> **Activity**: Find the line with "left back paw: (211, 362)" in the entries below, then reproduce it and every line after it down to and including the line with "right elbow: (129, 317)", exactly.

Recorded data Block Start

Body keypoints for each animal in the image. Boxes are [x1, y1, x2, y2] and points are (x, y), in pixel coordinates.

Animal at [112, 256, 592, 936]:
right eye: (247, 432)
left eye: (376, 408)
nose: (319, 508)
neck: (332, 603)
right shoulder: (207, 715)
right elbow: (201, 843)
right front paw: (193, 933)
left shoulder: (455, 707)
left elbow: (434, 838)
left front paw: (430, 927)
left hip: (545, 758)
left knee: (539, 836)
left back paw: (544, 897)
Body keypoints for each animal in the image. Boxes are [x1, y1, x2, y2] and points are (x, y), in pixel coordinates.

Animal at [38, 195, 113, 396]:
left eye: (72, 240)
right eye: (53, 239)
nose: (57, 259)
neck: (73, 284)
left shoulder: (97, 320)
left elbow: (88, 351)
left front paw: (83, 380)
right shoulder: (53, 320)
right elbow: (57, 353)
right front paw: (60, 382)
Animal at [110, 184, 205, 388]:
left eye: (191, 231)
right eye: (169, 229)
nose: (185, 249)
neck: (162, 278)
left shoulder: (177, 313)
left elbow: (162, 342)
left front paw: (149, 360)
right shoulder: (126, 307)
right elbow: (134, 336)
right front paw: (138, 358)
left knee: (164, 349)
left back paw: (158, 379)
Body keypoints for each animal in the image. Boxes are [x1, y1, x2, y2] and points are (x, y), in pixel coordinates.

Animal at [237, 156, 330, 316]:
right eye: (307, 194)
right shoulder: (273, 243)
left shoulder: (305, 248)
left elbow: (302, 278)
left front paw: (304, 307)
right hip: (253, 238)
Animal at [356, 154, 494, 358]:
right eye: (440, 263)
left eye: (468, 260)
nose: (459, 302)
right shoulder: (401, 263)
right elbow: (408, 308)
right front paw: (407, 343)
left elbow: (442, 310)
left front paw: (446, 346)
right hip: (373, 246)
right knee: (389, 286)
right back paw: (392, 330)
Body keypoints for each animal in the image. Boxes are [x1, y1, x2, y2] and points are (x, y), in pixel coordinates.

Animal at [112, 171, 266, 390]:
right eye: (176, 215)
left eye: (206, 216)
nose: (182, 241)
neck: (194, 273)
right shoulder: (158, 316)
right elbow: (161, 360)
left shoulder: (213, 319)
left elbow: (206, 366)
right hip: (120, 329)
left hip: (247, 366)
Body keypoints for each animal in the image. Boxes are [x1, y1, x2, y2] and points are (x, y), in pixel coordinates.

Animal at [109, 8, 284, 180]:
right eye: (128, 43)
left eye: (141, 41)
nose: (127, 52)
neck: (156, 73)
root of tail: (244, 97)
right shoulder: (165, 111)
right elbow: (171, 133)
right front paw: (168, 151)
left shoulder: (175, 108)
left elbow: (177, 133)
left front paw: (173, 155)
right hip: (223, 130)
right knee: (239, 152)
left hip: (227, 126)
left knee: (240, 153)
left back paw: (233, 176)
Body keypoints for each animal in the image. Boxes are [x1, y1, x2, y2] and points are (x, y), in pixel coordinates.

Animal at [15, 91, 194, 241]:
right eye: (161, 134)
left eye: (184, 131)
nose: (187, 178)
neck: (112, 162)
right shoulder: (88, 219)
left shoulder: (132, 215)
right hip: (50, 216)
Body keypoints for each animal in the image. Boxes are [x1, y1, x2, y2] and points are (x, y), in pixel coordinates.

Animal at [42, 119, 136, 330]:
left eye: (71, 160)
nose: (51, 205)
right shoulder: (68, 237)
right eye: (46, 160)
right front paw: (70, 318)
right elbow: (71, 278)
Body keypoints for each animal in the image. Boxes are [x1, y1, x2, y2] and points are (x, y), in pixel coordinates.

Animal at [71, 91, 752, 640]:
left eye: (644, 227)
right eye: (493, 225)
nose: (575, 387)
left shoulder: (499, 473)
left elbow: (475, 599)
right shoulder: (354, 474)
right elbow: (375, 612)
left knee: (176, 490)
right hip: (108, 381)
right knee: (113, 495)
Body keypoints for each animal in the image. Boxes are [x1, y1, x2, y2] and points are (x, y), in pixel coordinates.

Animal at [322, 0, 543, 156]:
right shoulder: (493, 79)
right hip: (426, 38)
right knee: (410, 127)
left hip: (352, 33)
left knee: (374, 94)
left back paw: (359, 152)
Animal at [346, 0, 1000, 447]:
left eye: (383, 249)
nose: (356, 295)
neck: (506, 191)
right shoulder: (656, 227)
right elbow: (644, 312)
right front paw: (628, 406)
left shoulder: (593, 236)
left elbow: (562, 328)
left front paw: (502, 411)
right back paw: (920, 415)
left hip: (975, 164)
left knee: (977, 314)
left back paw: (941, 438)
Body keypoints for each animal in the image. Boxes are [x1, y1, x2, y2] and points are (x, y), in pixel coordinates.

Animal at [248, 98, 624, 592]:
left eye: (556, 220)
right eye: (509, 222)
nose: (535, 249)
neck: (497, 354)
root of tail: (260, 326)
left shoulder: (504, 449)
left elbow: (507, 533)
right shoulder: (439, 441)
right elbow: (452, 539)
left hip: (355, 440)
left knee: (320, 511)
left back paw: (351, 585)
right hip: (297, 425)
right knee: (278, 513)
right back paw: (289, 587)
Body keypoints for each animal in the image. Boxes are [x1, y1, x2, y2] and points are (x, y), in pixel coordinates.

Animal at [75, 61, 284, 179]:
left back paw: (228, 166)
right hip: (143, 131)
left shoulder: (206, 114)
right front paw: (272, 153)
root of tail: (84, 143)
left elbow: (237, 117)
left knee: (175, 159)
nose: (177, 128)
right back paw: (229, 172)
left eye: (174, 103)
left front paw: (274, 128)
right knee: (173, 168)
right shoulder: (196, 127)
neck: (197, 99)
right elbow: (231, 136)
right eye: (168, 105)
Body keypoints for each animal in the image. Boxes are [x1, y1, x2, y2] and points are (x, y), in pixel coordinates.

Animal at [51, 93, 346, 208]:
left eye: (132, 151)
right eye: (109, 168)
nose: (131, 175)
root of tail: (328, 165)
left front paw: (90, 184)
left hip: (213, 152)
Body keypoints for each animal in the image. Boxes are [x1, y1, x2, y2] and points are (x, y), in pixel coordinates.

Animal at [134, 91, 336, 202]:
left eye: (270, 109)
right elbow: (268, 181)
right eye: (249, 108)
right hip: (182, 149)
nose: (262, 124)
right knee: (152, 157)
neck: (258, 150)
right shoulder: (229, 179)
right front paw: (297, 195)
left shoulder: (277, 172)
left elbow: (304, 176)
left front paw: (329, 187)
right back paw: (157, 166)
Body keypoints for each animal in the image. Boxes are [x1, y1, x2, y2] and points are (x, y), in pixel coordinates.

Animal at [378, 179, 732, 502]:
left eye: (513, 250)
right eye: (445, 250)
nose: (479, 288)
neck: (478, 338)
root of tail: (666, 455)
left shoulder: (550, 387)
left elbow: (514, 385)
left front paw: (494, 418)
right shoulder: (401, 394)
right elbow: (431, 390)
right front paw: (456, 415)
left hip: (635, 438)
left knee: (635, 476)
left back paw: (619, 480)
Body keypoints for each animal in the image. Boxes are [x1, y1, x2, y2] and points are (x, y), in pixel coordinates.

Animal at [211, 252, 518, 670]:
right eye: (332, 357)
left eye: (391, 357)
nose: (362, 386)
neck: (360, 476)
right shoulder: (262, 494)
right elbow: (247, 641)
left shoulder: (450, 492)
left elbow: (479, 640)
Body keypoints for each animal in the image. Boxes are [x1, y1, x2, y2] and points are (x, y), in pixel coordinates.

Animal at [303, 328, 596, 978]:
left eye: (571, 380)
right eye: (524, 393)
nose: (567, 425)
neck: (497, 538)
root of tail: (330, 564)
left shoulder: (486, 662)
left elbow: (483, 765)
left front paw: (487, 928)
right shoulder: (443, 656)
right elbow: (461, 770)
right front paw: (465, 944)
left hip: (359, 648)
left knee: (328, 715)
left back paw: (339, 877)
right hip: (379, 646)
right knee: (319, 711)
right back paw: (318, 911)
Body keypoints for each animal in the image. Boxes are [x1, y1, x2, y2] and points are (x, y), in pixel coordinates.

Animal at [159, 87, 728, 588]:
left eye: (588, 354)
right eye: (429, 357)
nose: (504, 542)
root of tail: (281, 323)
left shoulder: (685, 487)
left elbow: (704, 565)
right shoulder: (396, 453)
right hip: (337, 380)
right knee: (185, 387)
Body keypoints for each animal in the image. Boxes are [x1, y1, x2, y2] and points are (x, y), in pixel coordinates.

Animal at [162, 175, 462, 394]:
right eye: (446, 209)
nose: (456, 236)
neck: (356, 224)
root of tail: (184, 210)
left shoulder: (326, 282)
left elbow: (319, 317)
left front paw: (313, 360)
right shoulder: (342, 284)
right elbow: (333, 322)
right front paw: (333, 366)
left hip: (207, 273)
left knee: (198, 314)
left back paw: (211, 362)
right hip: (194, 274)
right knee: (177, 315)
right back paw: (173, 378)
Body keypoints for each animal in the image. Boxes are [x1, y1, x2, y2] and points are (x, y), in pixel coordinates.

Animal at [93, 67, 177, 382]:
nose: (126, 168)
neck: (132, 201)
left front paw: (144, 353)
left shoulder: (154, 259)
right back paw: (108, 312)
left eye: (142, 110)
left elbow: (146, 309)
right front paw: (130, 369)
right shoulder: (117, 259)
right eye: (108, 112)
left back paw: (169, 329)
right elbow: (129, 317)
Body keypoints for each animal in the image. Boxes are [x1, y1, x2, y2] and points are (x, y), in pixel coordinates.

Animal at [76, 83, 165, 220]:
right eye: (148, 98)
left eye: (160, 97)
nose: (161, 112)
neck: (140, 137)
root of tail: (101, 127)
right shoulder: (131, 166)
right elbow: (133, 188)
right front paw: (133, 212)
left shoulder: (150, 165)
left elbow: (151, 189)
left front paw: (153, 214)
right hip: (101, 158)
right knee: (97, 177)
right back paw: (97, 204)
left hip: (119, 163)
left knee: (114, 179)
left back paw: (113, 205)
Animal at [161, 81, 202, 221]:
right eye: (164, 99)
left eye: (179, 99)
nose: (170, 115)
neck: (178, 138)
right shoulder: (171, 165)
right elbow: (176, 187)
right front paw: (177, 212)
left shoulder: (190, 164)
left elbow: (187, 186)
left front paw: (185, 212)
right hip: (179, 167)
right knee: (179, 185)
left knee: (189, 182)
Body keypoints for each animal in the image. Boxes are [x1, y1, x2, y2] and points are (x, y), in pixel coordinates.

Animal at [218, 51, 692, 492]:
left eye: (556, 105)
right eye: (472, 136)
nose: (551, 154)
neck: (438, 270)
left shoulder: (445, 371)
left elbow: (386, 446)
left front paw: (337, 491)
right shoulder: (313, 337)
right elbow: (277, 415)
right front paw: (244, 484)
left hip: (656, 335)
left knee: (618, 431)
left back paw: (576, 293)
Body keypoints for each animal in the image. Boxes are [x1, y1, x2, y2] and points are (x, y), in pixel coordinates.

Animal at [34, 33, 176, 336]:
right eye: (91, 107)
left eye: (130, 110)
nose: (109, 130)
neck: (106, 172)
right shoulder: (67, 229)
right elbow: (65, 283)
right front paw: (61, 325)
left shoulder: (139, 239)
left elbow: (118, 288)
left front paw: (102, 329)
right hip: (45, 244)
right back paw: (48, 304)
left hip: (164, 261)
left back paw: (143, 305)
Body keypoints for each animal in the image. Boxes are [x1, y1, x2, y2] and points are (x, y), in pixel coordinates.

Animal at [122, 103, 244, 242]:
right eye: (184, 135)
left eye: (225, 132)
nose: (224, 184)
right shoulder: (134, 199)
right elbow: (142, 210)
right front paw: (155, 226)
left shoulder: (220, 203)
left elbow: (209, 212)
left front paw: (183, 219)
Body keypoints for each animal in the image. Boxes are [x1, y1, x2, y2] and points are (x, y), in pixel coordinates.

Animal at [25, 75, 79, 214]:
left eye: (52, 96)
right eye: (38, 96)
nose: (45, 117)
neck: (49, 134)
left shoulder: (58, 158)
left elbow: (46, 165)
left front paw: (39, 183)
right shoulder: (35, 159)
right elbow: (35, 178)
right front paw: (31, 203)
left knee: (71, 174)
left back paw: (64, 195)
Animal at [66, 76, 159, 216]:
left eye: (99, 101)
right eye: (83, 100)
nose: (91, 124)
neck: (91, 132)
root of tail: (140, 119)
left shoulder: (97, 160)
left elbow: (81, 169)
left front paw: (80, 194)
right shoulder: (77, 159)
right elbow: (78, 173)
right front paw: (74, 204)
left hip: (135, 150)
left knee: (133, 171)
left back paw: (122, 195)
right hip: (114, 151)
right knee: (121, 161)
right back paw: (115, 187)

Recorded data Block End

> **Answer to the exercise**:
left back paw: (211, 362)
right hip: (194, 274)
right knee: (177, 315)
right back paw: (173, 378)
Body keypoints for each animal in the image. Boxes are [x1, y1, x2, y2] and points are (x, y), in pixel coordinates.

Animal at [93, 67, 177, 382]:
nose: (126, 168)
neck: (132, 201)
left front paw: (144, 353)
left shoulder: (154, 259)
right back paw: (108, 312)
left eye: (142, 110)
left elbow: (146, 309)
right front paw: (130, 369)
right shoulder: (117, 259)
right eye: (108, 112)
left back paw: (169, 329)
right elbow: (129, 317)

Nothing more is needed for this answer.